=== Given problem ===
Copy each of the following lines verbatim, without changing any character.

(Data items)
++++++++++++++++++++

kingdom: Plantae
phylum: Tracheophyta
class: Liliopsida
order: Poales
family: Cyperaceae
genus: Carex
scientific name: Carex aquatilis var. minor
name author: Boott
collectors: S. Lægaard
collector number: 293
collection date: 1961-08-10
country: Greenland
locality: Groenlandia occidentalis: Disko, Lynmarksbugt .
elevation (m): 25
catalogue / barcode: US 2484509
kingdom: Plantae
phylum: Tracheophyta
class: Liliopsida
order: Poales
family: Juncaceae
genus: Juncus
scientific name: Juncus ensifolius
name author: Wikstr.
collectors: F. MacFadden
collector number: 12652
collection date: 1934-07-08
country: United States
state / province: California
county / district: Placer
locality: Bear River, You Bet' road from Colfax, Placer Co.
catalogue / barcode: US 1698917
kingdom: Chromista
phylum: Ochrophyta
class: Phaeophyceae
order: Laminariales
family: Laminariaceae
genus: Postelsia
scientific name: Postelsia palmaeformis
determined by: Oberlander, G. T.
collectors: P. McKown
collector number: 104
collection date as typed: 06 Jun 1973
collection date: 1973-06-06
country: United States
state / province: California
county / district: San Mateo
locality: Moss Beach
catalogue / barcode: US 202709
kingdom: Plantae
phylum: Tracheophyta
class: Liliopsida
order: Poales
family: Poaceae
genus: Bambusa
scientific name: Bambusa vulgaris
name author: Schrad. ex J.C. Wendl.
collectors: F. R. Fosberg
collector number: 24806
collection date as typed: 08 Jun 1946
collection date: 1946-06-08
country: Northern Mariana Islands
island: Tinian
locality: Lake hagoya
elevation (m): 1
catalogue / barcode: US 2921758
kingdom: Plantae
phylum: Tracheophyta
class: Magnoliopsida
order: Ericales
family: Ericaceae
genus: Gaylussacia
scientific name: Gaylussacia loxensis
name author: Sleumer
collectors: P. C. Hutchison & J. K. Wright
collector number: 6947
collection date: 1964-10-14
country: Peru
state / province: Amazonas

++++++++++++++++++++

=== Answer below ===
kingdom: Plantae
phylum: Tracheophyta
class: Liliopsida
order: Poales
family: Cyperaceae
genus: Carex
scientific name: Carex aquatilis var. minor
name author: Boott
collectors: S. Lægaard
collector number: 293
collection date: 1961-08-10
country: Greenland
locality: Groenlandia occidentalis: Disko, Lynmarksbugt .
elevation (m): 25
catalogue / barcode: US 2484509
kingdom: Plantae
phylum: Tracheophyta
class: Liliopsida
order: Poales
family: Juncaceae
genus: Juncus
scientific name: Juncus ensifolius
name author: Wikstr.
collectors: F. MacFadden
collector number: 12652
collection date: 1934-07-08
country: United States
state / province: California
county / district: Placer
locality: Bear River, You Bet' road from Colfax, Placer Co.
catalogue / barcode: US 1698917
kingdom: Chromista
phylum: Ochrophyta
class: Phaeophyceae
order: Laminariales
family: Laminariaceae
genus: Postelsia
scientific name: Postelsia palmaeformis
determined by: Oberlander, G. T.
collectors: P. McKown
collector number: 104
collection date as typed: 06 Jun 1973
collection date: 1973-06-06
country: United States
state / province: California
county / district: San Mateo
locality: Moss Beach
catalogue / barcode: US 202709
kingdom: Plantae
phylum: Tracheophyta
class: Liliopsida
order: Poales
family: Poaceae
genus: Bambusa
scientific name: Bambusa vulgaris
name author: Schrad. ex J.C. Wendl.
collectors: F. R. Fosberg
collector number: 24806
collection date as typed: 08 Jun 1946
collection date: 1946-06-08
country: Northern Mariana Islands
island: Tinian
locality: Lake hagoya
elevation (m): 1
catalogue / barcode: US 2921758
kingdom: Plantae
phylum: Tracheophyta
class: Magnoliopsida
order: Ericales
family: Ericaceae
genus: Gaylussacia
scientific name: Gaylussacia loxensis
name author: Sleumer
collectors: P. C. Hutchison & J. K. Wright
collector number: 6947
collection date: 1964-10-14
country: Peru
state / province: Amazonas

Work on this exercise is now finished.